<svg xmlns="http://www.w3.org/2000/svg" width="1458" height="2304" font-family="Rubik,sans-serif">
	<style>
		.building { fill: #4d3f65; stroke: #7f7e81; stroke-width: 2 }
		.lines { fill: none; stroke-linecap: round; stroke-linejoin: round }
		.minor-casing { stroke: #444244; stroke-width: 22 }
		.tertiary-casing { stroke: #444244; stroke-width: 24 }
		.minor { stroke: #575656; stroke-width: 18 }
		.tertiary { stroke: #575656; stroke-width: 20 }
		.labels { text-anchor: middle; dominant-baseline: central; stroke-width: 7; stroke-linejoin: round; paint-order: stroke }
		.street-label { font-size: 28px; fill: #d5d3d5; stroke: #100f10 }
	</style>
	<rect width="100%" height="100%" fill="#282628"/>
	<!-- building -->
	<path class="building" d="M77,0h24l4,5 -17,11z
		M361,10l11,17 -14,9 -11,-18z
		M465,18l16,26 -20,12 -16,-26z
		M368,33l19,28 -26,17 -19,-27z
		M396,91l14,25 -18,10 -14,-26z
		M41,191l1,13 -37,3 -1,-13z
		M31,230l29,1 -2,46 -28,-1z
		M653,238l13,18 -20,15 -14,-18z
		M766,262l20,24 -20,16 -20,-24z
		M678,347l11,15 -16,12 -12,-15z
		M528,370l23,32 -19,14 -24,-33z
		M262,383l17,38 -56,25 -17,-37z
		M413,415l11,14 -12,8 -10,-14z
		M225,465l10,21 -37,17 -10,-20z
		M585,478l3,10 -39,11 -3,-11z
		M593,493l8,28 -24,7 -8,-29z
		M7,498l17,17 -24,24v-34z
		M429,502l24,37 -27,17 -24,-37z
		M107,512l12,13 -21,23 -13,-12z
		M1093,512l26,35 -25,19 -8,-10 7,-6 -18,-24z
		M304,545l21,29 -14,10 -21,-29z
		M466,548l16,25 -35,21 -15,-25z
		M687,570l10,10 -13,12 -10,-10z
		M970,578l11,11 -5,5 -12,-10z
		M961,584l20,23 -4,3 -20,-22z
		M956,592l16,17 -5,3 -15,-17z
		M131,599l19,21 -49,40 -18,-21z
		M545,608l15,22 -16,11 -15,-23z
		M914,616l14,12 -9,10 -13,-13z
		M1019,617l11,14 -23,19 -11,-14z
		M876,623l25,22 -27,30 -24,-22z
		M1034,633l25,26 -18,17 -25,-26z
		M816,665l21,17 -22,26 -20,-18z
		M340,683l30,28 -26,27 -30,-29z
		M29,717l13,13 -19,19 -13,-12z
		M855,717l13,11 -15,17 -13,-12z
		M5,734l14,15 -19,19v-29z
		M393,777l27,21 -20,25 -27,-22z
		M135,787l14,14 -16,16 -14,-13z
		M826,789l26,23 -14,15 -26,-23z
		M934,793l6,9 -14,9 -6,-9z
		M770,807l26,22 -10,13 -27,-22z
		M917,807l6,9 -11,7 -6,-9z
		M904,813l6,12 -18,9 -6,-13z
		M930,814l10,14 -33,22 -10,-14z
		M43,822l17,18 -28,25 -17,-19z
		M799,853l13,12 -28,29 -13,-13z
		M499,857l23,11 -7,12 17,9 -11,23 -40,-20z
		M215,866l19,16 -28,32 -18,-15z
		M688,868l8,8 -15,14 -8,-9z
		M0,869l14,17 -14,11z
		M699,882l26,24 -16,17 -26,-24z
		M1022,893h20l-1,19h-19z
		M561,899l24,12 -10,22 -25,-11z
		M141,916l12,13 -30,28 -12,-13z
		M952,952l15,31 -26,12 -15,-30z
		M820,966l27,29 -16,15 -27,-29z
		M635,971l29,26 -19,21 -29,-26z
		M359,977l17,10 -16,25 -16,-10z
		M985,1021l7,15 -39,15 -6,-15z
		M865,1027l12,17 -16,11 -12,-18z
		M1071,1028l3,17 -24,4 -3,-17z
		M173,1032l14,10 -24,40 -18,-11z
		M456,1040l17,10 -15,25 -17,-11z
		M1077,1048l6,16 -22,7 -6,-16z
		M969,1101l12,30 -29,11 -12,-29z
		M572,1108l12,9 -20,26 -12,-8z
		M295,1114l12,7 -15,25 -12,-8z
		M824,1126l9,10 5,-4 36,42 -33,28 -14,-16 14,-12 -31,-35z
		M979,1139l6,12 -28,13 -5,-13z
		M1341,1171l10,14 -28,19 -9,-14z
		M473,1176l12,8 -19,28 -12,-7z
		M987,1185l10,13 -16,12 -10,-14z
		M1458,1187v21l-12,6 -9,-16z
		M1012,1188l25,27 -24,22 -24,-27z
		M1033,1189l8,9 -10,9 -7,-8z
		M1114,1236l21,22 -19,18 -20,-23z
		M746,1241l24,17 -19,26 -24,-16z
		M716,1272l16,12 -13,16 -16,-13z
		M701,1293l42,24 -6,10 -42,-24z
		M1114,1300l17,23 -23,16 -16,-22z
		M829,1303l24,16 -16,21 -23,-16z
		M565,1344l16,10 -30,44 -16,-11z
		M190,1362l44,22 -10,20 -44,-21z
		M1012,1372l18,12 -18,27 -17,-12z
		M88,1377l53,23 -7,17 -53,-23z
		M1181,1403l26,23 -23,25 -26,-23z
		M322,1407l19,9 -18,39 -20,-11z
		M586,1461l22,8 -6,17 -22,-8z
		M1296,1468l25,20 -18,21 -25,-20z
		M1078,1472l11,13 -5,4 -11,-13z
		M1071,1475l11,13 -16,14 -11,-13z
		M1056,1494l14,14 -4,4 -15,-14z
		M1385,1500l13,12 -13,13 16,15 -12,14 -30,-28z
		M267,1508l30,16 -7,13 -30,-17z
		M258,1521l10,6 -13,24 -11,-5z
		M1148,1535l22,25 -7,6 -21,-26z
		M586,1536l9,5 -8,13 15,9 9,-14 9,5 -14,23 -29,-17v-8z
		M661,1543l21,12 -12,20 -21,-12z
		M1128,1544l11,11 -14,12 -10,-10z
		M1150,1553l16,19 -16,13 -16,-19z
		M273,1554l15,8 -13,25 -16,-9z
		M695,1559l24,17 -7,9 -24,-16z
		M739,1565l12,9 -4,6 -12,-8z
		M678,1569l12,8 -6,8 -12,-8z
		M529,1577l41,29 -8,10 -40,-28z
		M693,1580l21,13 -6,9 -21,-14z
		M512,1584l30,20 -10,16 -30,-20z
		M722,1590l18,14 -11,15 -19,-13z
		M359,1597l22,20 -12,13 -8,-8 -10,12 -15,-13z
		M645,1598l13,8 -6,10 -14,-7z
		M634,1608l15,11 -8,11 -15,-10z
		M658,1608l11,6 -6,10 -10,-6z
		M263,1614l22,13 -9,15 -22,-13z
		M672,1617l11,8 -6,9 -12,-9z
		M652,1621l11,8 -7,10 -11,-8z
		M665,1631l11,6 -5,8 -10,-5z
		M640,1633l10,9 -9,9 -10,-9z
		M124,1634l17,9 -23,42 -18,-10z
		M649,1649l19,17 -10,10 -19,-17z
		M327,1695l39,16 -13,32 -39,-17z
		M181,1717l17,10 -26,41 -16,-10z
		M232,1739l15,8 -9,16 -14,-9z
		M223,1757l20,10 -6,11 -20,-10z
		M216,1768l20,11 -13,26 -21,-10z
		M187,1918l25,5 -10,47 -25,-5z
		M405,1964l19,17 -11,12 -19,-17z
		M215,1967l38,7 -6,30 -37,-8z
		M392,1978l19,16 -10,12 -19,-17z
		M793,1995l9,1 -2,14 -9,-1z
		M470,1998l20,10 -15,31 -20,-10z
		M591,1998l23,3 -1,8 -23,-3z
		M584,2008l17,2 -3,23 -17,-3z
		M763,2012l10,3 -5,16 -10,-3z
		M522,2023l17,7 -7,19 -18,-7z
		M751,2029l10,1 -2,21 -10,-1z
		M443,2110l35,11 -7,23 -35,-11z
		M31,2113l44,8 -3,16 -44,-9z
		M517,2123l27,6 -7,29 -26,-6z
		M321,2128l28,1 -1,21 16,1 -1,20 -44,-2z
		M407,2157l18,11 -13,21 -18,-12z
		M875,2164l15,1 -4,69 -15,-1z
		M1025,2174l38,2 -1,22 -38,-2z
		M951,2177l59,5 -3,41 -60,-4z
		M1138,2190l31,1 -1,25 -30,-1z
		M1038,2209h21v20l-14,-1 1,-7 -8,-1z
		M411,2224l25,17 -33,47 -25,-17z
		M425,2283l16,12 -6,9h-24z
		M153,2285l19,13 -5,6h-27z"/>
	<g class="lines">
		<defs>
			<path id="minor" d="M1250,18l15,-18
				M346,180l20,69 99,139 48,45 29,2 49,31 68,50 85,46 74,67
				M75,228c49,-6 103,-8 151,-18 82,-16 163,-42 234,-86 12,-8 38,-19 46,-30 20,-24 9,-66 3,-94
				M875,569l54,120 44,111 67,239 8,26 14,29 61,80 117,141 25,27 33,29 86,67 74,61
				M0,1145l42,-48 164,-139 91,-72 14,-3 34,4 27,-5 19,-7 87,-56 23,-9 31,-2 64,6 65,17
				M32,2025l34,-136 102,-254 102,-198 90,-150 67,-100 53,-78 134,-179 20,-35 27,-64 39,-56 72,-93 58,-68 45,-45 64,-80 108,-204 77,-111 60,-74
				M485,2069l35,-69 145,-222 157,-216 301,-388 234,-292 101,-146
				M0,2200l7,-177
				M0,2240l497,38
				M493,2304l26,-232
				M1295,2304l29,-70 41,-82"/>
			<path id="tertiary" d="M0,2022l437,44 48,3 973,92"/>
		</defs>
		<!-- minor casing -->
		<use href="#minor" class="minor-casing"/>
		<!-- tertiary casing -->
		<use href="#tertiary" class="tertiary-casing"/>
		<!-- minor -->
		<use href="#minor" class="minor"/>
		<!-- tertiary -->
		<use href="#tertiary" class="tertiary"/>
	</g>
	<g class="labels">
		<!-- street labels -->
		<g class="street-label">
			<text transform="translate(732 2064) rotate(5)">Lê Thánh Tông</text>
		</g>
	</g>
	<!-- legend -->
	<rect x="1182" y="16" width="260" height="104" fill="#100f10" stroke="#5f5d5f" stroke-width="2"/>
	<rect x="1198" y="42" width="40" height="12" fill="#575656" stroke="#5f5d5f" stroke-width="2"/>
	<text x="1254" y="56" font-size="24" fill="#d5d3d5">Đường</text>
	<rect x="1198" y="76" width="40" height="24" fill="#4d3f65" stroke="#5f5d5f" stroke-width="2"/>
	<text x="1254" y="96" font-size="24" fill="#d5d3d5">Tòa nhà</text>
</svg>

^^^^^^^^

§ Problem details:
Find "M88,1377l53,23 -7,17 -53,-23z" in the entries above and copy that whole line exactly, then each line after it through the line that contains "M31,2113l44,8 -3,16 -44,-9z".

§ The answer:
		M88,1377l53,23 -7,17 -53,-23z
		M1181,1403l26,23 -23,25 -26,-23z
		M322,1407l19,9 -18,39 -20,-11z
		M586,1461l22,8 -6,17 -22,-8z
		M1296,1468l25,20 -18,21 -25,-20z
		M1078,1472l11,13 -5,4 -11,-13z
		M1071,1475l11,13 -16,14 -11,-13z
		M1056,1494l14,14 -4,4 -15,-14z
		M1385,1500l13,12 -13,13 16,15 -12,14 -30,-28z
		M267,1508l30,16 -7,13 -30,-17z
		M258,1521l10,6 -13,24 -11,-5z
		M1148,1535l22,25 -7,6 -21,-26z
		M586,1536l9,5 -8,13 15,9 9,-14 9,5 -14,23 -29,-17v-8z
		M661,1543l21,12 -12,20 -21,-12z
		M1128,1544l11,11 -14,12 -10,-10z
		M1150,1553l16,19 -16,13 -16,-19z
		M273,1554l15,8 -13,25 -16,-9z
		M695,1559l24,17 -7,9 -24,-16z
		M739,1565l12,9 -4,6 -12,-8z
		M678,1569l12,8 -6,8 -12,-8z
		M529,1577l41,29 -8,10 -40,-28z
		M693,1580l21,13 -6,9 -21,-14z
		M512,1584l30,20 -10,16 -30,-20z
		M722,1590l18,14 -11,15 -19,-13z
		M359,1597l22,20 -12,13 -8,-8 -10,12 -15,-13z
		M645,1598l13,8 -6,10 -14,-7z
		M634,1608l15,11 -8,11 -15,-10z
		M658,1608l11,6 -6,10 -10,-6z
		M263,1614l22,13 -9,15 -22,-13z
		M672,1617l11,8 -6,9 -12,-9z
		M652,1621l11,8 -7,10 -11,-8z
		M665,1631l11,6 -5,8 -10,-5z
		M640,1633l10,9 -9,9 -10,-9z
		M124,1634l17,9 -23,42 -18,-10z
		M649,1649l19,17 -10,10 -19,-17z
		M327,1695l39,16 -13,32 -39,-17z
		M181,1717l17,10 -26,41 -16,-10z
		M232,1739l15,8 -9,16 -14,-9z
		M223,1757l20,10 -6,11 -20,-10z
		M216,1768l20,11 -13,26 -21,-10z
		M187,1918l25,5 -10,47 -25,-5z
		M405,1964l19,17 -11,12 -19,-17z
		M215,1967l38,7 -6,30 -37,-8z
		M392,1978l19,16 -10,12 -19,-17z
		M793,1995l9,1 -2,14 -9,-1z
		M470,1998l20,10 -15,31 -20,-10z
		M591,1998l23,3 -1,8 -23,-3z
		M584,2008l17,2 -3,23 -17,-3z
		M763,2012l10,3 -5,16 -10,-3z
		M522,2023l17,7 -7,19 -18,-7z
		M751,2029l10,1 -2,21 -10,-1z
		M443,2110l35,11 -7,23 -35,-11z
		M31,2113l44,8 -3,16 -44,-9z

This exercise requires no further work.